2. Multi-tenancy baked in from day one. You don't bolt on data isolation after the fact. That kind of technical debt always blows up eventually. Supabase (PostgreSQL) with Row Level Security locks things down natively, on every single SQL query, so each client only ever sees their own data.
3. A product that earns trust on the first click. In industry, the demo is the moment of truth. The interface leans on shadcn/ui and Tailwind CSS v4, taking cues from what Stripe and Linear set as the bar. Clean typography, tight spacing, micro-interactions, accessible Radix UI components.
For dataviz, Recharts does the heavy lifting: average delay histograms, rolling 6-month OTD curves, delivery volume charts.
05.Security by Design, the Real Industrial Challenge
When you build a SaaS for SMEs in defense, energy, or aerospace, one requirement towers above everything else: confidentiality. Full stop. If data on a critical subcontractor's performance leaks out, it's the product's credibility that collapses. And yours with it.
The entire foundation of LINQA rests on something invisible but non-negotiable: tenant isolation.
I could have coded manual filters on every page, every request. Plenty of people do. But that approach has a structural flaw: it depends on human discipline. And humans forget a filter at 11 PM on a Friday night.
So I pushed all the security logic down to the lowest possible layer: straight into PostgreSQL, through Row Level Security. The database itself acts as the guardrail. Every query carries a strict context. If that context doesn't match the data being requested, access gets denied at the source. Not at the app level. Not at the API level. At the source.
That architectural segregation is what separates a web app from a real industrial platform.

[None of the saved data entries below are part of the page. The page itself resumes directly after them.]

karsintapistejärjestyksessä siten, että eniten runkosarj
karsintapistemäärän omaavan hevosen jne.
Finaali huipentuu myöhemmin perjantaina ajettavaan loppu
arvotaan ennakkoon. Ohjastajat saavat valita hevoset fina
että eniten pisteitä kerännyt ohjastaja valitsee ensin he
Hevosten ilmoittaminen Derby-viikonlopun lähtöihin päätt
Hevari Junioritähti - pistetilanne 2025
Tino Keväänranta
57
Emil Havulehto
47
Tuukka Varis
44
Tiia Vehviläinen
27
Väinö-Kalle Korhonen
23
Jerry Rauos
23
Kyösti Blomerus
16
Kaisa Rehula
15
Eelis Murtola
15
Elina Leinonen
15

06.The AI Vision: From Raw Data to Weak Signals
From fragmented data chaos to a centralized solution: LINQA's product approach.
AI in LINQA was never a buzzword slapped on a brochure. It was the core product differentiator.
Why? In supply chain, collecting data isn't the hard part. Reading it, understanding it, cross-referencing it, that's a whole different ball game. An average delay creeping up 2% month over month at one supplier. An OTD sliding quietly for three months straight. These are weak signals. When you're tracking 50 suppliers, those micro-drifts fly under the radar. AI had to catch what the human eye lets slip.
The module was designed to be contextual, not generic: • Global dashboard → consolidated risk summary • Supplier profile → targeted recommendations, grounded in that supplier's track record • Quality module → spotting recurring patterns in non-conformities
Under the hood, the architecture followed the same blueprint as the rest of the app. A server component that pulls the data, a client component that renders it. The only difference: between the two sits an analysis layer that flags anomalies and ranks the actions to take.
07.Where Does LINQA Stand Now?
Six months of intense development. A near-functional MVP at the finish line. But not the AI module. The fundraising fell through.
Without that round, there was no way to secure the platform long-term or build the feature that was supposed to carry the differentiator. We made the call, tough but clear-eyed, to shut down the venture.
No regrets. And I still believe, deep down, that a tool like this is exactly what industrial companies are missing.
LINQA pulls together everything that drives me today. Ten years of industry turned into a tech product. A secure multi-tenant architecture I designed and built myself, a modern stack I know inside out (Next.js, Supabase), and above all, the reflex to think "Product" before thinking "Code."
This project won't be the next European unicorn. But it's been my best accelerator, my toughest proving ground. It confirms what I want to do next: build tech products that solve real business problems. With pragmatism. With high standards. And with that small dose of obsession that makes you actually look forward to opening the codebase on Monday morning.